-- EXTRACTED ENTRIES follows --

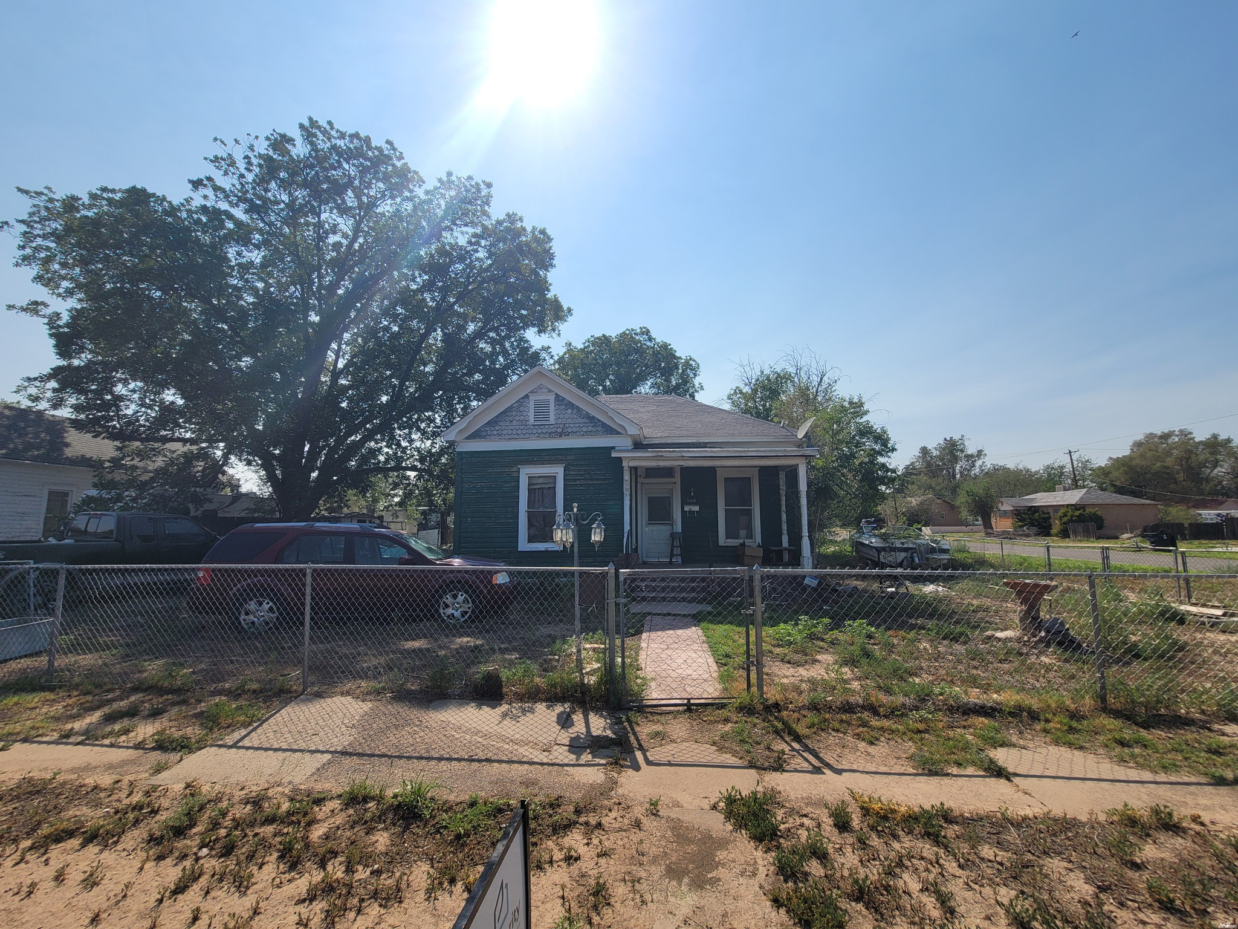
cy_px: 464
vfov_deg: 89.9
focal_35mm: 13
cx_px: 619
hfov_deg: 106.2
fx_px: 465
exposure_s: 1/3474
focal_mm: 2.2
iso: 64
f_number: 2.2
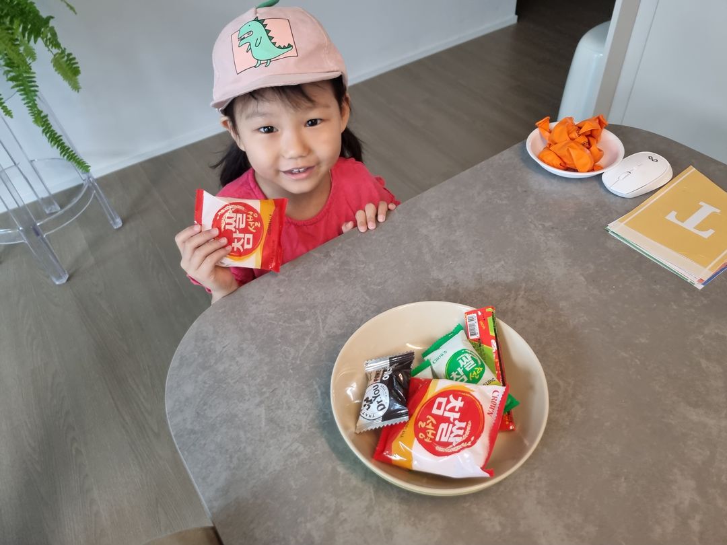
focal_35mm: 26
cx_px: 364
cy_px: 272
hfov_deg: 67.3
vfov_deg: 53.1
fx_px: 546
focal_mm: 5.4
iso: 320
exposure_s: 1/120
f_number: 1.8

-- EXTRACTED ENTRIES concluded --

_REQUIRED ACTION_:
Please retype the data exactly, but do not carry over any picture.

_PROBLEM SOLUTION_:
cy_px: 464
vfov_deg: 89.9
focal_35mm: 13
cx_px: 619
hfov_deg: 106.2
fx_px: 465
exposure_s: 1/3474
focal_mm: 2.2
iso: 64
f_number: 2.2
focal_35mm: 26
cx_px: 364
cy_px: 272
hfov_deg: 67.3
vfov_deg: 53.1
fx_px: 546
focal_mm: 5.4
iso: 320
exposure_s: 1/120
f_number: 1.8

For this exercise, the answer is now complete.